BOK community newspaper printed by Newspaper Club.

BOK community newspaper printed by Newspaper Club.

Creative community

Housed in a converted school built in 1938, BOK is a workspace for makers, non-profits and small businesses in Philadelphia. With over 130 tenants, they use their quarterly newspaper — this is their 13th issue! — to keep everyone in the loop and share stories from BOK’s creative community. “While it's still a 'marketing' piece, we want it to feel approachable,” they told us. “Readers love the newspaper!” Printed on our digital tabloid.


Happy headlines: Smile newspaper by Scarlet Bamford. Printed by Newspaper Club.

Happy headlines: Smile newspaper by Scarlet Bamford. Printed by Newspaper Club.

Happy headlines

Inspired by Emily Coxhead’s project The Happy News, primary school student Scarlet created her SMILE newspaper “to put a smile on the faces of my friends and teachers" during lockdown in Oxfordshire. She worked with her mum Leonora, founder of parenting site MyBaba, to collect crafts, recipes and poetry to share in this digital tabloid.

“So many people have written to me and done things that were in the paper,” says Scarlet. “My head mistress has decided she wants to have more papers and I have been asked to be editor!”


Sigil Journal from fragrance brand Sigil.
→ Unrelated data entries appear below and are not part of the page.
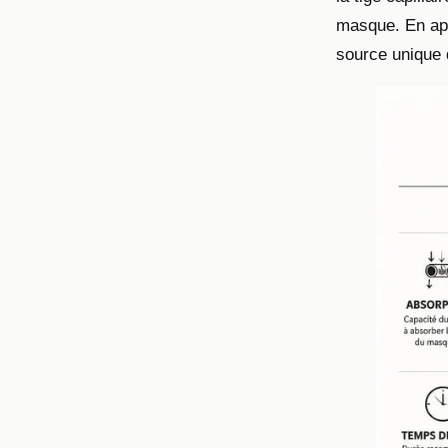
masque. En app
source unique 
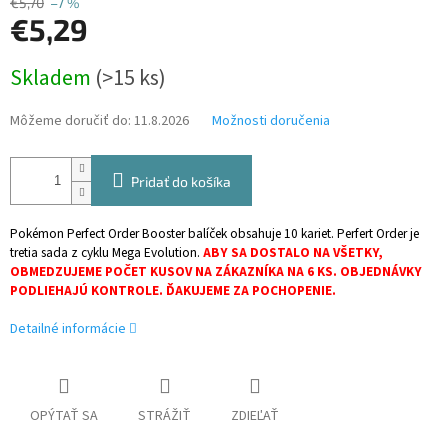
€5,70
–7 %
€5,29
Jednotková
Skladem
(>15 ks)
cena:
Môžeme doručiť do:
11.8.2026
Možnosti doručenia
Pridať do košíka
Pokémon Perfect Order Booster balíček obsahuje 10 kariet. Perfert Order je
tretia sada z cyklu Mega Evolution.
ABY SA DOSTALO NA VŠETKY,
OBMEDZUJEME POČET KUSOV NA ZÁKAZNÍKA NA 6 KS. OBJEDNÁVKY
PODLIEHAJÚ KONTROLE. ĎAKUJEME ZA POCHOPENIE.
Detailné informácie
OPÝTAŤ SA
STRÁŽIŤ
ZDIEĽAŤ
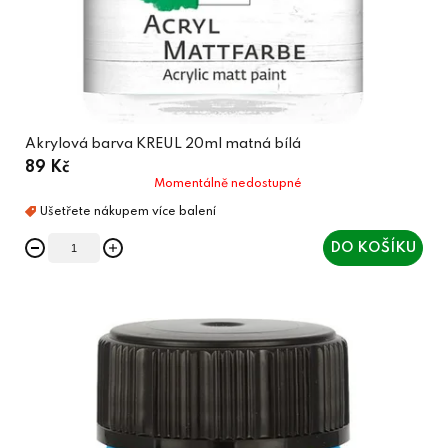
Akrylová barva KREUL 20ml matná bílá
89 Kč
Momentálně nedostupné
DO KOŠÍKU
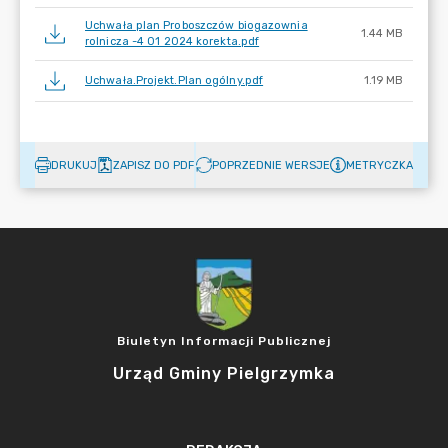
Uchwała plan Proboszczów biogazownia
1.44 MB
rolnicza -4 01 2024 korekta.pdf
Uchwała.Projekt.Plan ogólny.pdf
1.19 MB
DRUKUJ
ZAPISZ DO PDF
POPRZEDNIE WERSJE
METRYCZKA
Biuletyn Informacji Publicznej
Urząd Gminy Pielgrzymka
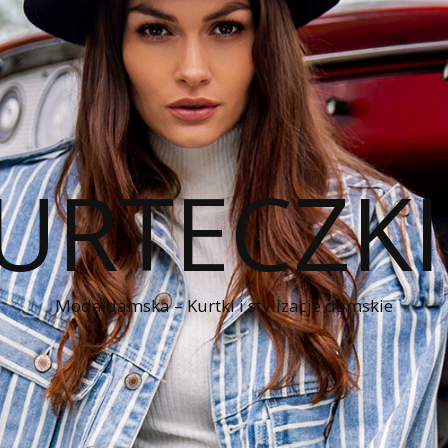
KURTECZK
Moda damska – Kurtki i stylizacje damskie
Printed by Newspaper Club.

Sigil Journal from fragrance brand Sigil. Printed by Newspaper Club.

Scent-sational stories

For the first edition of their new print journal, fragrance brand Sigil asked 9 creators to reflect on the theme of intimacy. Founder Patrick Kelly says the newspaper is a “collaborative, experimental undertaking” and an extension of the brand’s mission to “create space for dialogue across all identities and perspectives.” The digital tabloid is also an opportunity to support causes the company believes in: 30% of profits from the newspaper will be distributed between the non-profits The Okra Project, Black Trans Femmes in the Arts and the Audre Lorde Project.


“Most of My Heroes Don’t Appear on No Stamps”. Black History Month poster project by 1XRun. Printed by Newspaper Club.
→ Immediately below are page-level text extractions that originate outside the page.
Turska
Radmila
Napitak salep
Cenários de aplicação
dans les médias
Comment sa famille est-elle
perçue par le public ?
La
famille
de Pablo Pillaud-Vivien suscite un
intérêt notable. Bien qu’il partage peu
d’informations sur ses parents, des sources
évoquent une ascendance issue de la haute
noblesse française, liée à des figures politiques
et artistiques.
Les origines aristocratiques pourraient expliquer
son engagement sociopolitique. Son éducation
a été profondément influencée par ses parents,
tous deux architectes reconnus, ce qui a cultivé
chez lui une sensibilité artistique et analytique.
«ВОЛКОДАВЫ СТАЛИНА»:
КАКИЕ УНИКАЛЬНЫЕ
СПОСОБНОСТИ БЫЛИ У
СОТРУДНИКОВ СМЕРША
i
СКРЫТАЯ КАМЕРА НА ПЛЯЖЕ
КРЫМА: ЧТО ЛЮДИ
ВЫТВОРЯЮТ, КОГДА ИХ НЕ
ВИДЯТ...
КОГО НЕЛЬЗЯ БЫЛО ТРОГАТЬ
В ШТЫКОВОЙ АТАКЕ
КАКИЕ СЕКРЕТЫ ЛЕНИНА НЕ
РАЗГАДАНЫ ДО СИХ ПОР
“Most of My Heroes Don’t Appear on No Stamps”. Black History Month poster project by 1XRun. Printed by Newspaper Club.

Stand-out stamps

For Black History Month, Detroit-based arts publisher 1XRUN partnered with curator Greg Cummins on an exhibition of work from emerging Black artists. Inspired by the Public Enemy lyric, "Most of My Heroes Don't Appear on No Stamps" is a collection of fine art "stamp" editions celebrating the artists' icons . This digital broadsheet, designed by Mariesa DeSantis, folds out into a poster showing some of the artworks.
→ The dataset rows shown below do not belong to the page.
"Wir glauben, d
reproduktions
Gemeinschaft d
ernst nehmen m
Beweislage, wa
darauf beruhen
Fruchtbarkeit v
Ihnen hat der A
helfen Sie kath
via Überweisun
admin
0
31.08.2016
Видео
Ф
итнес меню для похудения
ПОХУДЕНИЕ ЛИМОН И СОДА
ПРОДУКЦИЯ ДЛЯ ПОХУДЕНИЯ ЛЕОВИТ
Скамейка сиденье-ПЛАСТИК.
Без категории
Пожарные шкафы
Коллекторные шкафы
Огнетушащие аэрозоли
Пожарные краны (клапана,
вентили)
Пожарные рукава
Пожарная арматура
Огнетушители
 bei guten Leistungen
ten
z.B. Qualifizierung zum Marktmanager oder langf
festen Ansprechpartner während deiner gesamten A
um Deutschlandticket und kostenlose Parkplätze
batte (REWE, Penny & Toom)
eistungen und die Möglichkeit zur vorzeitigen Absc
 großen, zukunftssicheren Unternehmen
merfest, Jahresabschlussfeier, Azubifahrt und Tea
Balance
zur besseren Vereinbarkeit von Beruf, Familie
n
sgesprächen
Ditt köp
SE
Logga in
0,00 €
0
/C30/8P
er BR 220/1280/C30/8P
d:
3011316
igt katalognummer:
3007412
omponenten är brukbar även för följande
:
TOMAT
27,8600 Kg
"There's nothing like holding a printed magazine in your hands," says 1XRUN co-founder Dan Armand. "We've gotten a lot of compliments on the content and format of the newspaper from our collectors and we're excited to make this an ongoing component to all of our big moments and releases!"


Sunny Meadows Flower Farm broadsheet. Printed by Newspaper Club.

Sunny Meadows Flower Farm broadsheet. Printed by Newspaper Club.

Fresh picks

What’s better than a bunch of flowers? A bunch of flowers — and a surprise newspaper! Sunny Meadows Flower Farm in Columbus, Ohio recently added a traditional broadsheet poster to their flower boxes to show what’s in season and share farm updates.

“So much changed with COVID that we wanted folks to know about our business pivots and what was available without it being just about sales,” says co-founder Gretel Adams. “With a newspaper we could also share our story and thank customers for their business. The broadsheet format allowed us to have everything on one sheet, rather than having individual inserts in each box like we've done in the past.”

Gretel says customers have been excited to find something extra with their flower deliveries and have been sharing photos of the newspaper "which has helped drive sales.” As one happy customer wrote on social media: “Was delighted to receive this in my dahlia tuber order!”